» The tasks:
**A.** In the scheduler review below, what does the reviewer say to add if a process that is not on the run queue is not meant to reach this function?
**B.** Please say whether each statement agrees with the scheduler review below. Answer yes or no for each, and quote the deciding words.
(i) The reviewer asks for the return value to be checked.
(ii) The new version of sched_chooseproc declares a struct timeval named now.
(iii) The patch keeps the label again: in sched_chooseproc.
**C.** Write what comes next in the scheduler review below, continuing from the point where it stops.

» Page extract:
##############################

Is it ok to call this function for a process not on the run queue?
Your code implies it is. If you don't intend that to happen, put a
KASSERT in.

> +             RB_REMOVE(expqueue, &sched_expqueue, p);

Please check return value. I understand that if a process is on the
runqueue, it must also be on the expqueue?

>  }
>  
>  struct proc *
>  sched_chooseproc(void)
>  {
>       struct schedstate_percpu *spc = &curcpu()->ci_schedstate;
> -     struct proc *p;
> -     int queue;
> +     struct proc *p = NULL;
> +     struct timeval now;
>  
>       SCHED_ASSERT_LOCKED();
>  
>       if (spc->spc_schedflags & SPCF_SHOULDHALT) {
> -             if (spc->spc_whichqs) {
> -                     for (queue = 0; queue < SCHED_NQS; queue++) {
> -                             TAILQ_FOREACH(p, &spc->spc_qs[queue], p_runq) {
> -                                     remrunqueue(p);
> -                                     p->p_cpu = sched_choosecpu(p);
> -                                     setrunqueue(p);
> -                             }
> -                     }
> -             }
>               p = spc->spc_idleproc;
>               KASSERT(p);
>               KASSERT(p->p_wchan == NULL);
> @@ -270,16 +251,30 @@
>               return (p);
>       }
>  
> -again:
> -     if (spc->spc_whichqs) {
> -             queue = ffs(spc->spc_whichqs) - 1;
> -             p = TAILQ_FIRST(&spc->spc_qs[queue]);
> -             remrunqueue(p);
> -             KASSERT(p->p_stat == SRUN);
> -     } else if ((p = sched_steal_proc(curcpu())) == NULL) {
> -             p = spc->spc_idleproc;
> -             if (p == NULL) {
> -                        int s;
> +     if ((!RB_EMPTY(&sched_runqueue)) || (!RB_EMPTY(&sched_expqueue))) {
> +             /*
> +              * Move expired processes to the expired runqueue where they 
> are sorted by the time they got their
> +              * deadline set instead of the deadline itself.

##############################

» Data extract:
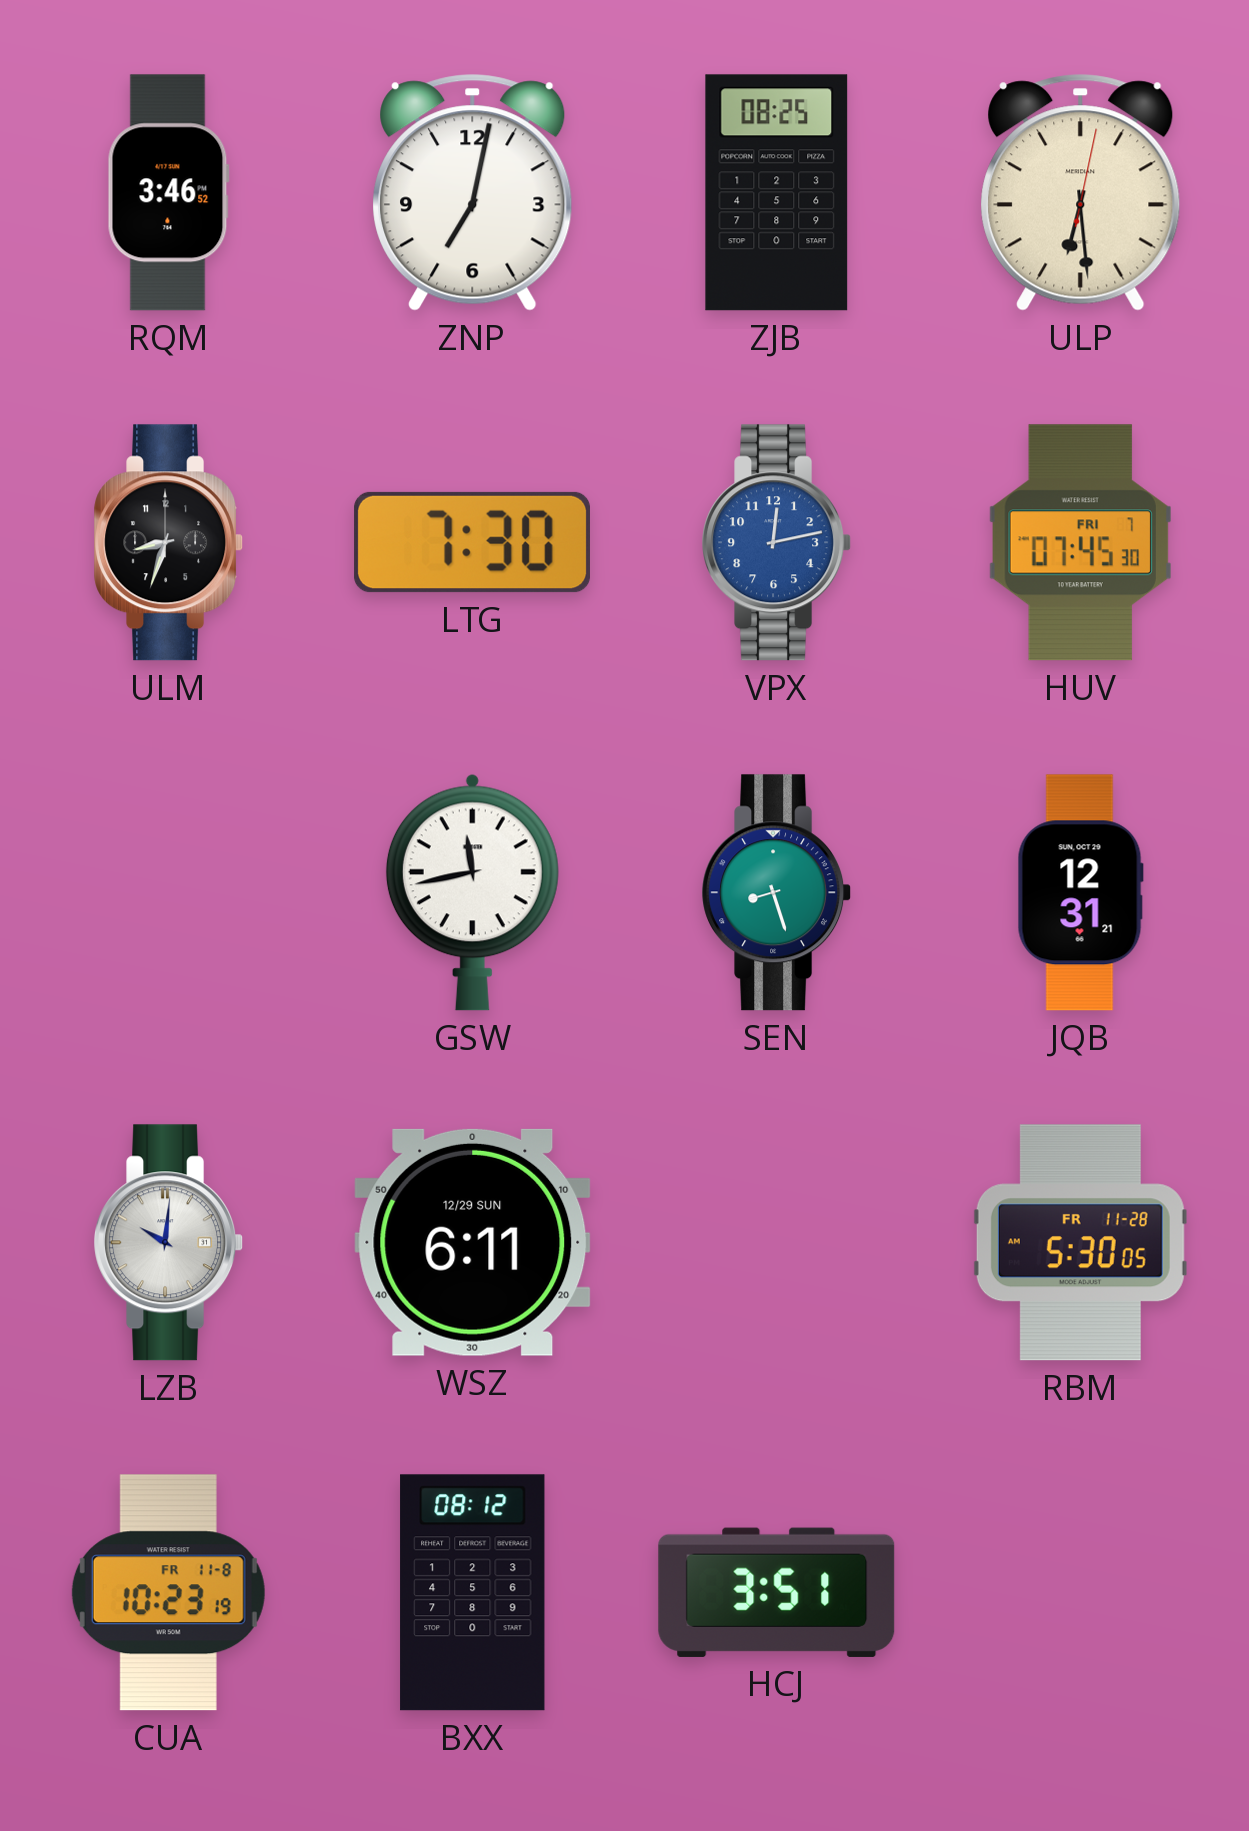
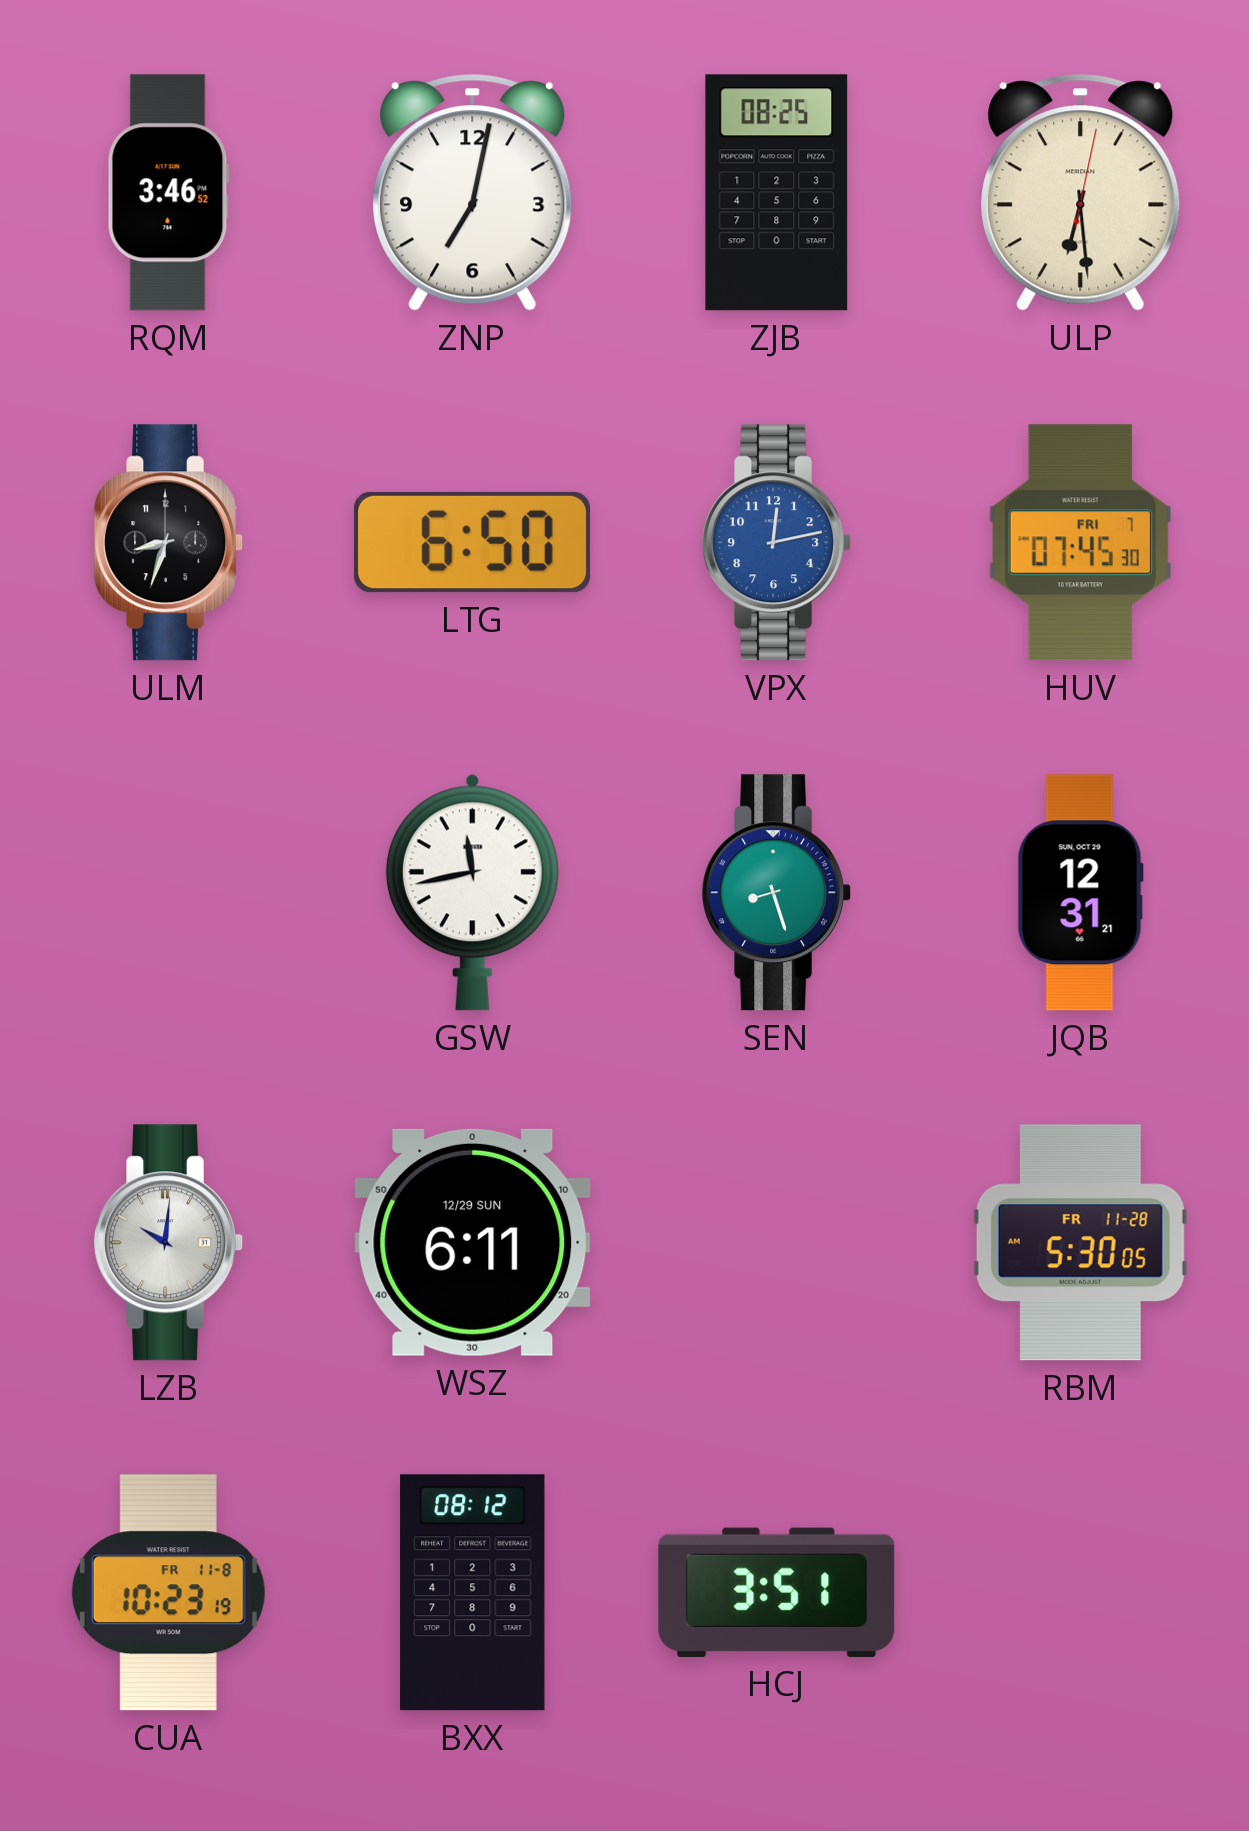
LTG: 7:30 -> 6:50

##############################

» Task responses:
**A.** A KASSERT.

**B.**
(i) Yes: "Please check return value."
(ii) Yes: "struct timeval now;"
(iii) No: "-again:" is marked with a minus, so the patch removes it.

**C.**
> +              * */
> +             microuptime(&now);
> +             while(!RB_EMPTY(&sched_runqueue)) {
> +                     p = RB_MIN(runqueue, &sched_runqueue);
> +                     if (!p) break;
> +                     if (!timercmp(&(p->p_deadline), &now, <)) break;
> +                     RB_INSERT(expqueue, &sched_expqueue, p);
> +                     RB_REMOVE(runqueue, &sched_runqueue, p);
> +             }
> +
> +             if (!RB_EMPTY(&sched_expqueue)) {
> +                     p = RB_MIN(expqueue, &sched_expqueue);
> +             } else {
> +                     p = RB_MIN(runqueue, &sched_runqueue);
> +             }

Brackets are not required here.

> +             if (p)
> +                     remrunqueue(p);
> +     } else {
> +             while ((p = spc->spc_idleproc) == NULL) {
> +                     int s;
>                       /*
>                        * We get here if someone decides to switch during
>                        * boot before forking kthreads, bleh.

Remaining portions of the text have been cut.